Resource-poor Japan is one of the biggest energy importers globally and relied on the Middle East for as much as 95% of its oil imports before the war broke out.
Most of the oil came from Saudi Arabia, Kuwait, the United Arab Emirates (UAE), and Qatar. Of these Middle Eastern supplies, about 70% typically arrived in Japan on tankers traveling through the Strait of Hormuz.
Japan in April imported the lowest volume of crude oil from the Middle East on record, dating back to 1979, as the Iran war and the de facto closure of the Strait of Hormuz choked supply from the region.
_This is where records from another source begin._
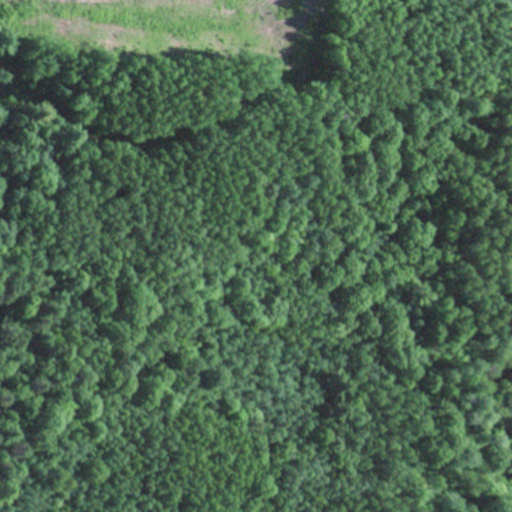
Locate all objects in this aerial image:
quarry: (184, 33)
quarry: (224, 254)
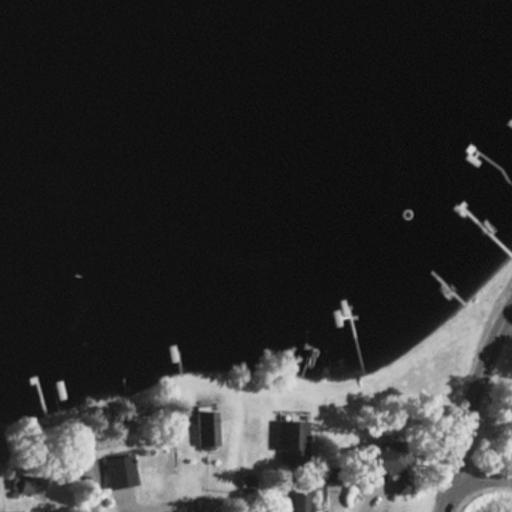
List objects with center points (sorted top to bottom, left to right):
road: (474, 406)
building: (204, 427)
building: (291, 441)
building: (376, 464)
building: (110, 470)
road: (484, 473)
park: (486, 498)
road: (24, 506)
road: (376, 506)
road: (129, 511)
road: (139, 511)
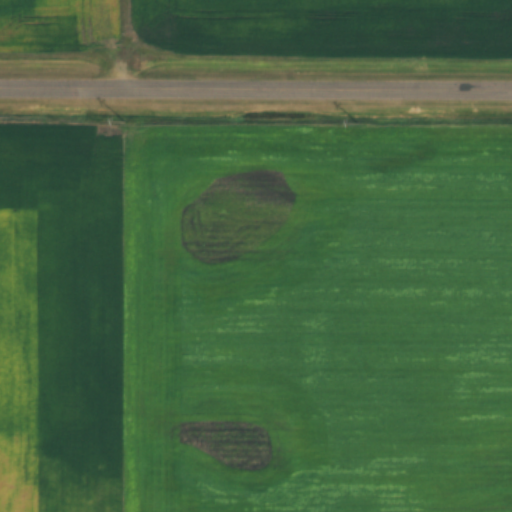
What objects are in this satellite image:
road: (256, 93)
With traffic at the chokepoint still slowed to a trickle at 90% lower volumes compared to before March 2026, Japan has turned to suppliers, including the United States, Azerbaijan, South Sudan, and Russia’s Sakhalin oil supply, which was never sanctioned because of the Japanese dependence on it.
Moreover, as the war choked supply from the Middle East, Japan began releasing oil stocks from national reserves at the end of March, as part of the IEA-coordinated record-high release of 400 million barrels of oil and fuel. Japan is releasing a total of 80 million barrels of oil stocks, including 54 million barrels of crude and 26 million barrels of oil products as part of the IEA's 400-million-barrel release.
The ongoing stocks release, which is Japan’s biggest, is helping domestic refiners increase throughput. So is alternative supply from producers outside the Middle East, including the U.S., and rare cargoes from Azerbaijan and Latin America.